Am Tag vor der Gipfelbesteigung erfährt die Gruppe von den Waldbränden am Kilimandscharo. „Das
Krisenmanagement hat gut funktioniert“, sagt er. Gefahr habe für sie zu diesem Zeitpunkt nicht bestanden: „Meine Lebensgefährtin hat sich gleich erkundigt, wie es uns geht. Sie war dann beruhigt, als sie wusste, dass es uns gut geht.“Erst nach dem Gipfeltag sei der Berg vorübergehend gesperrt worden.

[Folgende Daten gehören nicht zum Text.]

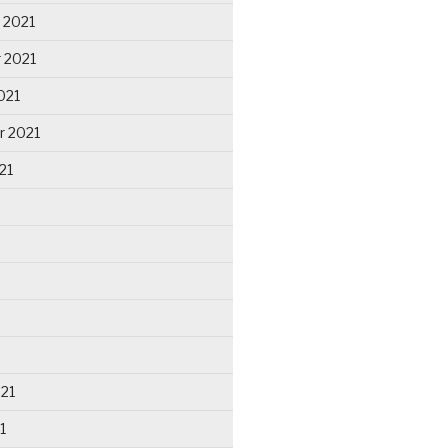
 2021
 2021
021
r 2021
21
021
1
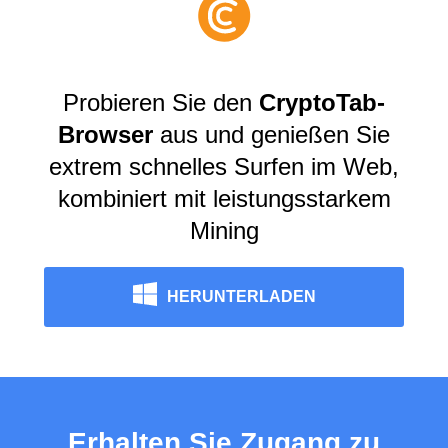
Probieren Sie den
CryptoTab-
Browser
aus und genießen Sie
extrem schnelles Surfen im Web,
kombiniert mit leistungsstarkem
Mining
HERUNTERLADEN
Erhalten Sie Zugang zu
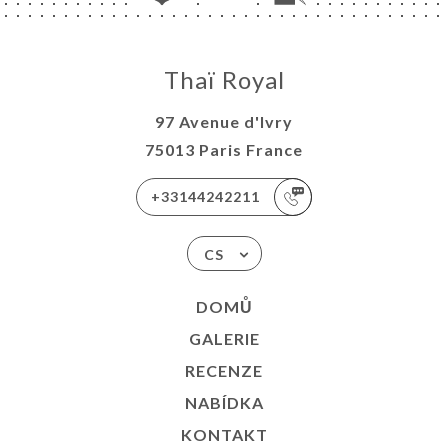
Thaï Royal
97 Avenue d'Ivry
75013 Paris France
+33144242211
CS
DOMŮ
GALERIE
RECENZE
NABÍDKA
KONTAKT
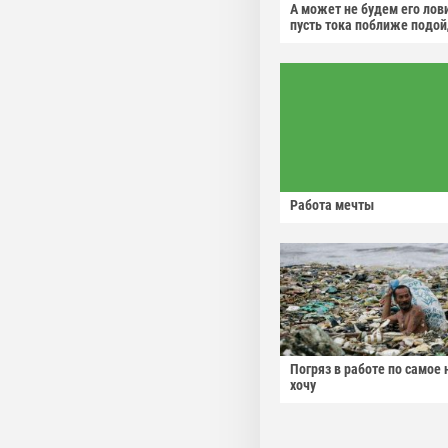
А может не будем его лов
пусть тока поближе подо
Работа мечты
Погряз в работе по самое 
хочу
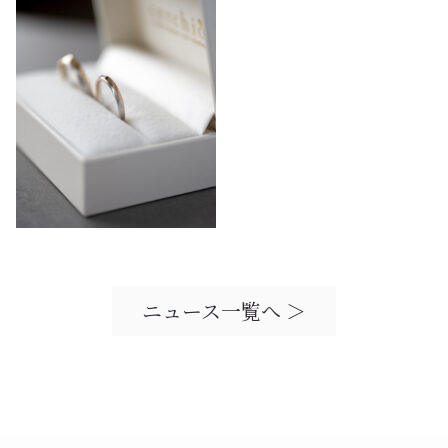
ニュース一覧へ ＞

„Schon um 23.30 Uhr krochen wir aus den warmen Schlafsäcken, stärkten uns im Küchenzelt mit dem nahrhaften Porridge und füllten die Thermoskannen mit heißem Tee. Wir starteten zum Stella Point am Kraterrand (5730 Höhenmeter) immer mit „pole, pole“(langsam, langsam). Die dann folgenden 45 Minuten zum Uhuru Peak mit einem faszinierenden Sonnenaufgang werden für mich immer unvergesslich bleiben. Der höchste Punkt Afrikas war nun erreicht – der Gipfel des Kilimandscharos – eine Aussicht unbeschreiblich, ein ganzer Kontinent lag uns zu Füßen. Als letzter verließ ich nach einer Stunde den Gipfel – wollte gar nicht gehen.“
Am Gipfelkreuz brachte Beggel das Sterbebild seines Vaters an und weilte in Gedanken noch einmal bei ihm, denn er war wenige Monate zuvor bei einem Verkehrsunfall ums Leben gekommen. Ein Teil der Reise war ein Geschenk des Vaters und er hätte sich sicher sehr über die erfolgreiche Reise seines Sohnes gefreut. Die Rückreise nach Deutschland verlief unproblematisch. Zwei Coronatests, einer am Flughafen München und einer bei seinem Hausarzt, seien negativ ausgefallen, so der 60-Jährige. Er habe von der Reise vor allem drei Sachen mitgenommen: die Geschichten der Einheimischen, den extremen Gegensatz zwischen Arm und Reich sowie das Gefühl, anderen geholfen zu haben. „Ich möchte keinem sagen, er muss in dieser Zeit unbedingt dorthin“, sagt Beggel. Aber er wolle mit seiner Geschichte sensibilisieren, zu welch existenzieller Not fernbleibende Touristen führen.